Another poem that I really enjoyed was written at the request of his son Stephen for his wedding – it encapsulates what marriage is about and it’s both humorous and very moving and talks about: ‘all the ups and downs, who does what.’ It’s about going to the shops, sitting on a bus and who you’re going to have your most important rows with’.
Tom also spoke of his translation into Scots of Bertolt Brecht’santi-war play ‘Mother Courage’
‘Hawd yer wheesht there stoap yer drum, it’s mother courage this way come… ‘
This was a hugely ambitious venture and a great success. I went along to see the event relating to it at Aye Write earlier this year, it was fantastic and included scenes from the play. The full play was performed at The Tron Theatre in April, 2014.

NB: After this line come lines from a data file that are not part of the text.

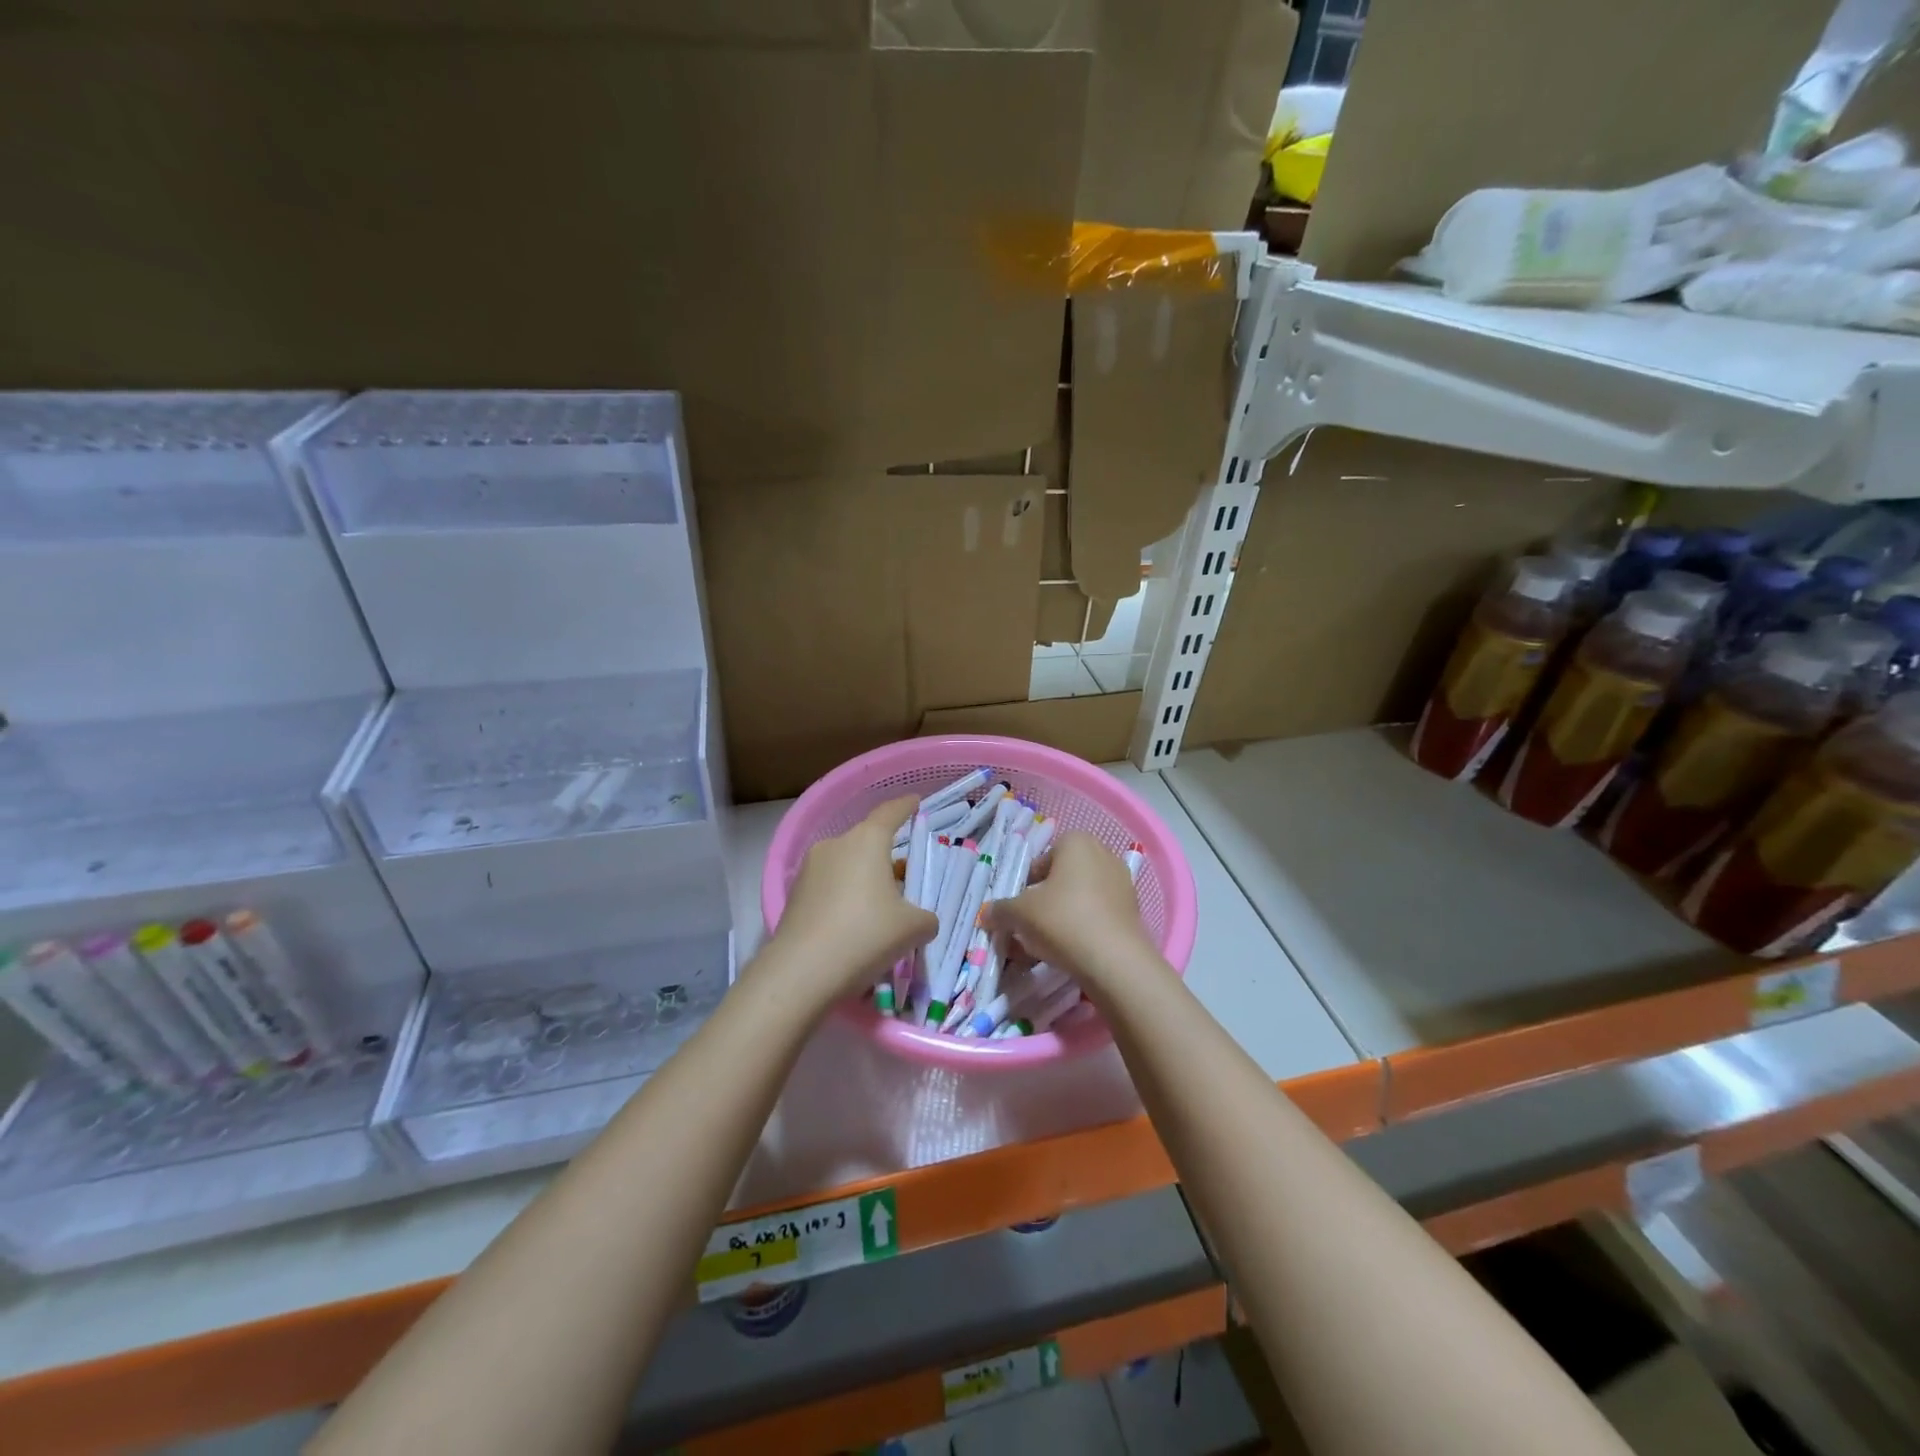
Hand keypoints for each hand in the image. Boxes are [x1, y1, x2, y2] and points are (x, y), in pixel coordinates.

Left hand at [770, 795, 938, 1001]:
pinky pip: (829, 887)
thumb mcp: (913, 929)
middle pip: (867, 842)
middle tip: (905, 877)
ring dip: (864, 879)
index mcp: (867, 841)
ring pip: (846, 865)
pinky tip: (853, 926)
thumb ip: (926, 918)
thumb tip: (922, 920)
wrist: (801, 972)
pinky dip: (844, 898)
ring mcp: (810, 869)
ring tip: (880, 908)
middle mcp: (835, 845)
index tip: (915, 802)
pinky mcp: (794, 895)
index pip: (890, 812)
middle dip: (886, 856)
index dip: (906, 806)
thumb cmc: (865, 936)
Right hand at [985, 831, 1159, 989]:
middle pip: (1061, 878)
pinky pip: (1098, 914)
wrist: (1114, 961)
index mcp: (1076, 842)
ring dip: (1063, 916)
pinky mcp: (1133, 910)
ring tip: (1049, 944)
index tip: (1020, 909)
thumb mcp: (1019, 914)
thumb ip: (1000, 910)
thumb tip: (986, 914)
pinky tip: (1072, 951)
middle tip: (1031, 927)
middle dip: (1044, 901)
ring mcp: (1122, 882)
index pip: (1041, 860)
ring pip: (1079, 898)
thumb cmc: (1062, 920)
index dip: (1026, 885)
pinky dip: (1083, 928)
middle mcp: (1103, 854)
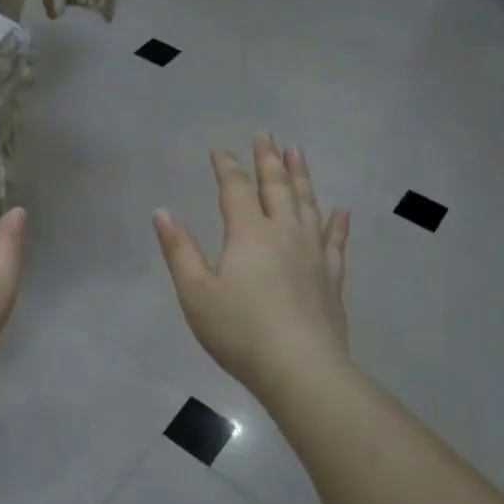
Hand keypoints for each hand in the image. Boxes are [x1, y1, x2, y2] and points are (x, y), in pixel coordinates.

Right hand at [154, 136, 351, 397]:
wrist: (300, 368)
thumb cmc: (239, 331)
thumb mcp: (196, 293)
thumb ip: (179, 250)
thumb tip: (162, 212)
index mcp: (248, 234)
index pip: (235, 189)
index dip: (226, 167)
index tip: (219, 150)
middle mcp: (284, 233)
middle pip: (276, 187)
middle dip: (268, 160)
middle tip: (266, 135)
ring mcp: (313, 253)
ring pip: (308, 204)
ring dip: (301, 176)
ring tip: (298, 153)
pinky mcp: (331, 277)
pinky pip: (335, 240)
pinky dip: (337, 223)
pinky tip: (341, 211)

I’ve previously seen Tom read his work at other events in Glasgow, including at the STUC and one of my favourites, probably because of my days spent working in community development, is Liason Co-ordinator. It provides a good example of his work written phonetically in the. Glasgwegian dialect.
(from Ghostie Men)
efturryd geenuz iz speel
iboot whut wuz right
nwhut wuz rang
boot this nthat
nthi nix thing
a sayzti thi bloke
nwhut izzit yi caw
yir joab jimmy
am a liason co-ordinator
hi sayz oh good ah sayz
a liason co-ordinator
jist whut this erria needs
whut way aw thi unimploymint
inaw thi bevvyin
nthi boayz runnin amock
nthi hoossyz fawnty bits
nthi wummin n tranquilisers
it last thiv sent uz
a liason co-ordinator
sumdy wia digree
in fuck knows whut
getn peyd fur no known
whut thi fuck ti day way it
Tom Leonard’s poetry and his critical writings have had an undeniable impact on attitudes towards language and writing. He has made his living as a writer since graduating from the University of Glasgow in 1978. In 2001 he was appointed, with Alasdair Gray and James Kelman, joint Professor in Creative Writing at the University of Glasgow, he retired from this job in 2009.